Material shown »
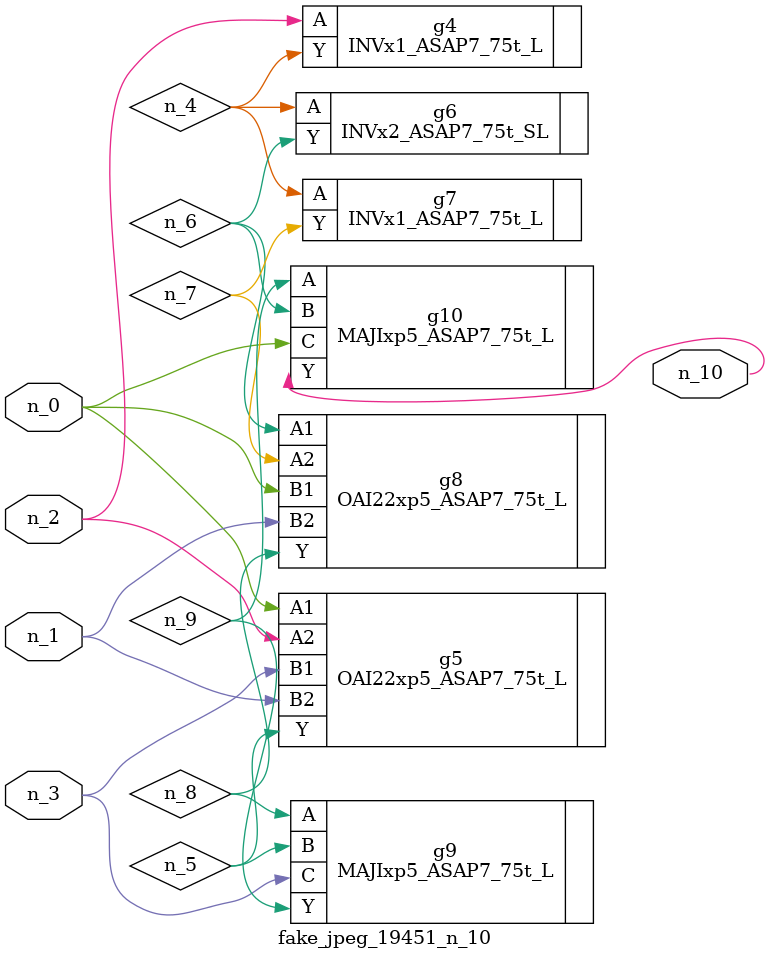
<source format=v>
module fake_jpeg_19451_n_10 (n_0, n_3, n_2, n_1, n_10);

input n_0;
input n_3;
input n_2;
input n_1;

output n_10;

wire n_4;
wire n_8;
wire n_9;
wire n_6;
wire n_5;
wire n_7;

INVx1_ASAP7_75t_L g4 ( 
.A(n_2),
.Y(n_4)
);

OAI22xp5_ASAP7_75t_L g5 ( 
.A1(n_0),
.A2(n_2),
.B1(n_3),
.B2(n_1),
.Y(n_5)
);

INVx2_ASAP7_75t_SL g6 ( 
.A(n_4),
.Y(n_6)
);

OAI22xp5_ASAP7_75t_L g8 ( 
.A1(n_6),
.A2(n_7),
.B1(n_0),
.B2(n_1),
.Y(n_8)
);

INVx1_ASAP7_75t_L g7 ( 
.A(n_4),
.Y(n_7)
);

MAJIxp5_ASAP7_75t_L g9 ( 
.A(n_8),
.B(n_5),
.C(n_3),
.Y(n_9)
);

MAJIxp5_ASAP7_75t_L g10 ( 
.A(n_9),
.B(n_6),
.C(n_0),
.Y(n_10)
);


endmodule
</source>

What to work on »
Your reply should be the entries above, repeated exactly and free of pictures.

Task output »
<source format=v>
module fake_jpeg_19451_n_10 (n_0, n_3, n_2, n_1, n_10);

input n_0;
input n_3;
input n_2;
input n_1;

output n_10;

wire n_4;
wire n_8;
wire n_9;
wire n_6;
wire n_5;
wire n_7;

INVx1_ASAP7_75t_L g4 ( 
.A(n_2),
.Y(n_4)
);

OAI22xp5_ASAP7_75t_L g5 ( 
.A1(n_0),
.A2(n_2),
.B1(n_3),
.B2(n_1),
.Y(n_5)
);

INVx2_ASAP7_75t_SL g6 ( 
.A(n_4),
.Y(n_6)
);

OAI22xp5_ASAP7_75t_L g8 ( 
.A1(n_6),
.A2(n_7),
.B1(n_0),
.B2(n_1),
.Y(n_8)
);

INVx1_ASAP7_75t_L g7 ( 
.A(n_4),
.Y(n_7)
);

MAJIxp5_ASAP7_75t_L g9 ( 
.A(n_8),
.B(n_5),
.C(n_3),
.Y(n_9)
);

MAJIxp5_ASAP7_75t_L g10 ( 
.A(n_9),
.B(n_6),
.C(n_0),
.Y(n_10)
);


endmodule
</source>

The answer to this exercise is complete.